> **Kutipan Berita**:
┏━━
PRESIDEN Israel Isaac Herzog meminta Perdana Menteri Benjamin Netanyahu untuk mempertimbangkan langkah-langkah sulit, termasuk konsesi menyakitkan, demi mencapai kesepakatan penyanderaan dan gencatan senjata di Gaza.
Seruan tersebut disampaikan menjelang keberangkatan Netanyahu ke Washington pada Minggu (6/7) untuk melakukan pembicaraan dengan Presiden AS Donald Trump.
Pertemuan antara Herzog dan Netanyahu dianggap sebagai upaya memperkuat solidaritas nasional. Langkah ini menyusul kunjungan Netanyahu ke Kibbutz Nir Oz, wilayah yang mengalami dampak berat akibat serangan Hamas, yang mungkin bertujuan untuk menggalang dukungan dari berbagai kalangan ideologis di tengah tekanan dari kelompok sayap kanan yang menentang perjanjian yang difasilitasi AS.
Dalam pernyataan resmi dari kantor presiden, Herzog menekankan pentingnya terobosan diplomatik demi membebaskan sandera dan menghentikan pertempuran di Gaza.
"Saya sepenuhnya mendukung upaya ini, bahkan ketika melibatkan keputusan yang sulit, kompleks, dan menyakitkan,” ujar Herzog seperti dikutip Times of Israel, Senin (7/7).
“Biayanya tidak sederhana, tetapi saya yakin bahwa kabinet dan lembaga keamanan akan bangkit menghadapi tantangan tersebut, seperti yang telah mereka lakukan hingga saat ini," tambahnya.
Kantor Netanyahu belum mengeluarkan tanggapan resmi mengenai pertemuan tersebut.
Telah menuju Doha
Sementara itu, delegasi negosiasi Israel telah menuju Doha, Qatar, untuk melanjutkan pembicaraan tidak langsung dengan Hamas. Kelompok tersebut sebelumnya mengonfirmasi telah memberikan tanggapan positif terhadap usulan kerangka kerja yang didukung AS dan Israel.
Delegasi yang dikirim ke Doha terdiri dari perwakilan tingkat tinggi, termasuk Gal Hirsch (perwakilan sandera), Ophir Falk (penasihat Netanyahu), serta perwakilan senior dari Shin Bet dan Mossad. Namun, tokoh penting seperti Kepala Mossad David Barnea dan Menteri Urusan Strategis Ron Dermer tidak ikut serta dalam delegasi ini.
Herzog pun menyerukan kepada para pemimpin dunia untuk turut menggunakan pengaruh mereka. “Kita tidak punya waktu untuk disia-siakan,” tegasnya.
Rencana gencatan senjata yang ditanggapi positif oleh Hamas mencakup pengembalian bertahap sekitar setengah dari sandera yang masih hidup dan jenazah dalam lima tahap selama 60 hari.
Tahapan itu mencakup pembebasan delapan sandera hidup di hari pertama, dua sandera di hari ke-50, serta pengembalian lima jenazah di hari ketujuh, lima di hari ke-30 dan delapan di hari ke-60.
┗━━
> **Cuplikan Data**:
┏━━
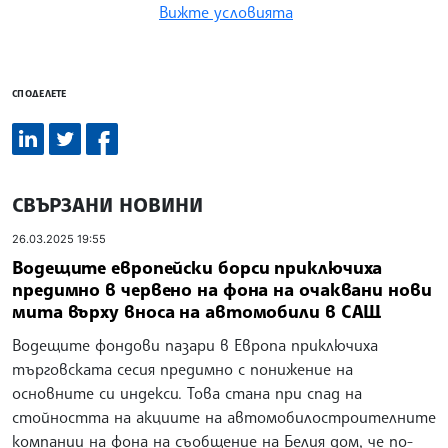
Вижте условията
СПОДЕЛЕТЕ
СВЪРЗАНИ НОВИНИ
26.03.2025 19:55
Водещите европейски борси приключиха
предимно в червено на фона на очаквани нови
мита върху вноса на автомобили в САЩ
Водещите фондови пазари в Европа приключиха
търговската сесия предимно с понижение на
основните си индекси. Това стана при спад на
стойността на акциите на автомобилостроителните
компании на фона на съобщение на Белия дом, че по-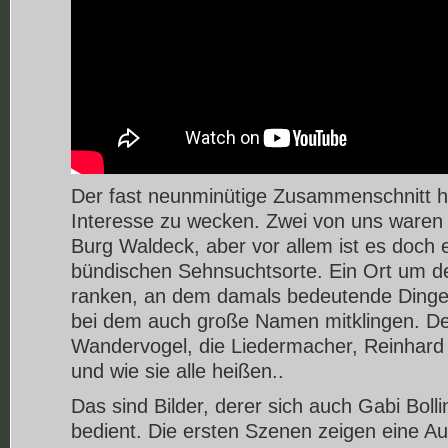
Der fast neunminütige Zusammenschnitt hat
Interesse zu wecken. Zwei von uns waren 
Burg Waldeck, aber vor allem ist es doch e
bündischen Sehnsuchtsorte. Ein Ort um d
ranken, an dem damals bedeutende Dinge
bei dem auch große Namen mitklingen. De
Wandervogel, die Liedermacher, Reinhar
und wie sie alle heißen..
Das sind Bilder, derer sich auch Gabi Bolli
bedient. Die ersten Szenen zeigen eine Au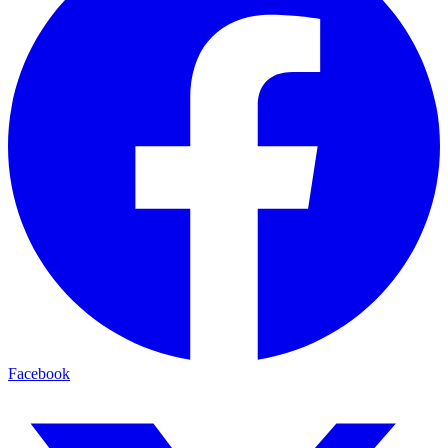
Facebook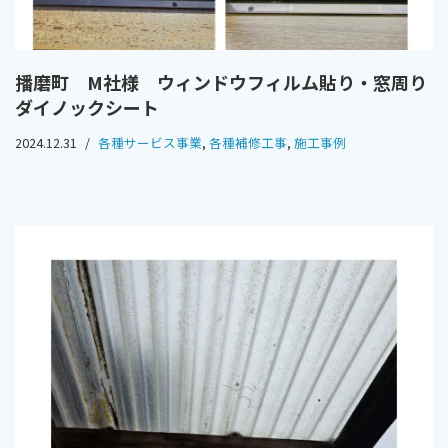
播磨町 M社様 ウィンドウフィルム貼り・窓周り
ダイノックシート
2024.12.31
各種サービス事業
,
各種補修工事
,
施工事例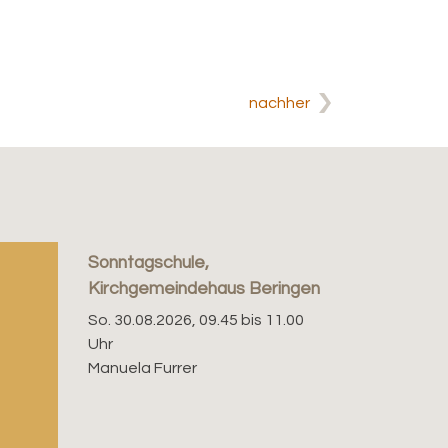
nachher
Sonntagschule,
Kirchgemeindehaus Beringen
So. 30.08.2026, 09.45 bis 11.00
Uhr
Manuela Furrer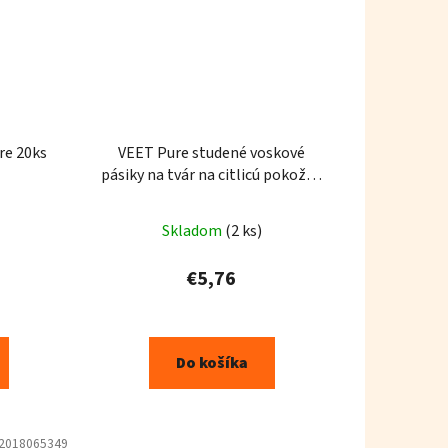
re 20ks
VEET Pure studené voskové
pásiky na tvár na citlicú pokožku
20 ks
Skladom
(2 ks)
€5,76
Do košíka
2018065349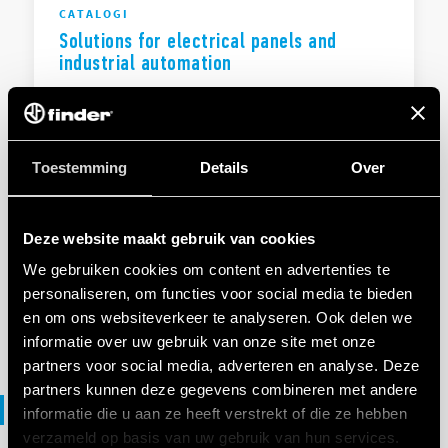
CATALOGI
Solutions for electrical panels and
industrial automation
EN
|
3 MB
|
.
PDF
Toestemming
Details
Over
Solutions for electrical panels and
Deze website maakt gebruik van cookies
industrial automation
We gebruiken cookies om content en advertenties te
personaliseren, om functies voor social media te bieden
en om ons websiteverkeer te analyseren. Ook delen we
EN
|
|
.
PDF
informatie over uw gebruik van onze site met onze
partners voor social media, adverteren en analyse. Deze
partners kunnen deze gegevens combineren met andere
Catalogs
informatie die u aan ze heeft verstrekt of die ze hebben
verzameld op basis van uw gebruik van hun services.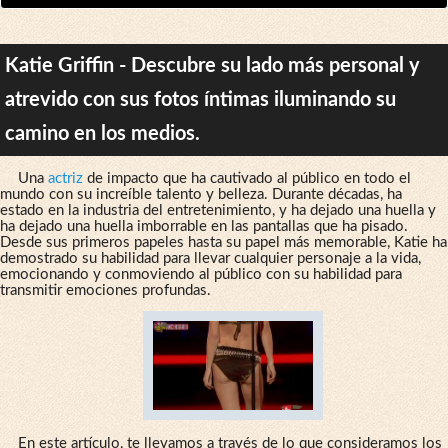
Katie Griffin - Descubre su lado más personal y
atrevido con sus fotos íntimas iluminando su
camino en los medios.
Una
actriz
de impacto que ha cautivado al público en todo el
mundo con su increíble talento y belleza. Durante décadas, ha
estado en la industria del entretenimiento, y ha dejado una huella y
ha dejado una huella imborrable en las pantallas que ha pisado.
Desde sus primeros papeles hasta su papel más memorable, Katie ha
demostrado su habilidad para llevar cualquier personaje a la vida,
emocionando y conmoviendo al público con su habilidad para
transmitir emociones profundas.
En este artículo, te llevamos a través de lo que consideramos los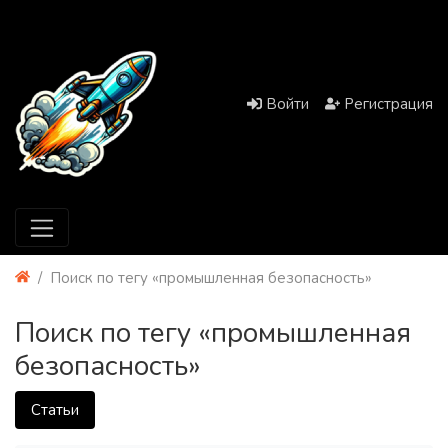
Войти
Регистрация
Поиск по тегу «промышленная безопасность»
Поиск по тегу «промышленная
безопасность»
Статьи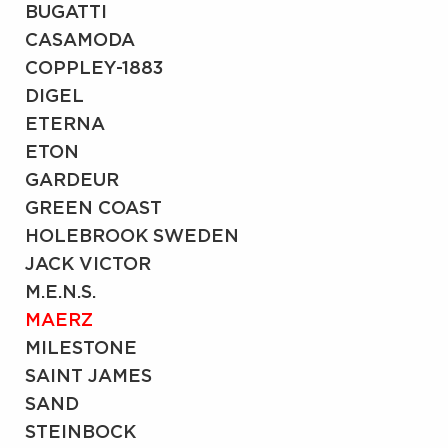
BUGATTI
CASAMODA
COPPLEY-1883
DIGEL
ETERNA
ETON
GARDEUR
GREEN COAST
HOLEBROOK SWEDEN
JACK VICTOR
M.E.N.S.
MAERZ
MILESTONE
SAINT JAMES
SAND
STEINBOCK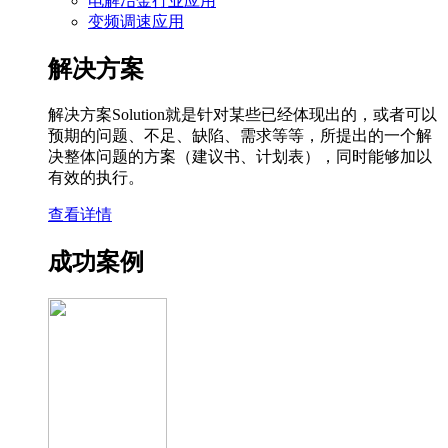
电解冶金行业应用
变频调速应用
解决方案
解决方案Solution就是针对某些已经体现出的，或者可以
预期的问题、不足、缺陷、需求等等，所提出的一个解
决整体问题的方案（建议书、计划表），同时能够加以
有效的执行。
查看详情
成功案例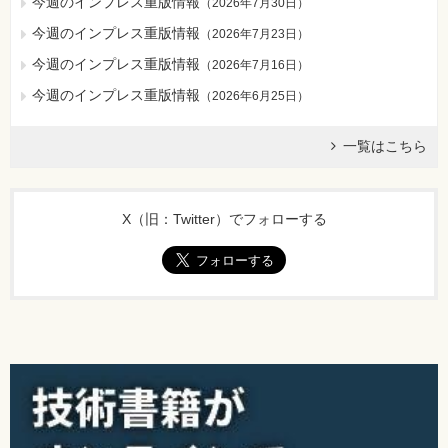
今週のインプレス重版情報
（
2026年7月30日
）
今週のインプレス重版情報
（
2026年7月23日
）
今週のインプレス重版情報
（
2026年7月16日
）
今週のインプレス重版情報
（
2026年6月25日
）
一覧はこちら
X（旧：Twitter）でフォローする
┗━━
> **Daftar Tugas**:
1 – Ringkaslah berita di atas dalam dua kalimat.
2 – Jawablah pertanyaan-pertanyaan berikut berdasarkan berita di atas.
(a) Ke kota mana Netanyahu berangkat pada Minggu (6/7)?
(b) Siapa penasihat Netanyahu yang ikut dalam delegasi ke Doha?
(c) Berapa sandera hidup yang dibebaskan pada hari pertama menurut rencana gencatan senjata?

> **Jawaban**:
1 – Presiden Israel Isaac Herzog meminta Perdana Menteri Benjamin Netanyahu mempertimbangkan langkah-langkah sulit, termasuk konsesi menyakitkan, demi mencapai kesepakatan penyanderaan dan gencatan senjata di Gaza, menjelang keberangkatan Netanyahu ke Washington untuk berbicara dengan Presiden AS Donald Trump. Sementara itu, delegasi negosiasi Israel menuju Doha untuk melanjutkan pembicaraan tidak langsung dengan Hamas, yang telah menanggapi secara positif rencana gencatan senjata berupa pengembalian bertahap sekitar setengah dari sandera yang masih hidup dan jenazah dalam lima tahap selama 60 hari.

2 –
(a) Washington.
(b) Ophir Falk.
(c) Delapan sandera hidup.